__What needs to be done__.
Update the entries below by changing every "Sold for" to "Hammer price" and keeping everything else the same. Leave the pictures out of your answer.

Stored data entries
╔══
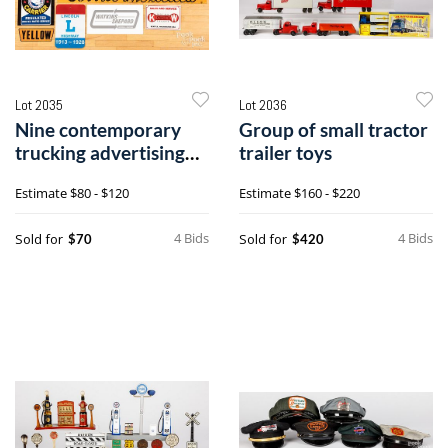
Lot 2035
Lot 2036
Nine contemporary
Group of small tractor
trucking advertising
trailer toys
signs
Estimate
$80 - $120
Estimate
$160 - $220
4 Bids
4 Bids
Sold for
Sold for
$70
$420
╚══
__Exercise output__.
Lot 2035
Lot 2036
Nine contemporary
Group of small tractor
trucking advertising
trailer toys
signs
Estimate
$80 - $120
Estimate
$160 - $220
4 Bids
4 Bids
Hammer price
Hammer price
$70
$420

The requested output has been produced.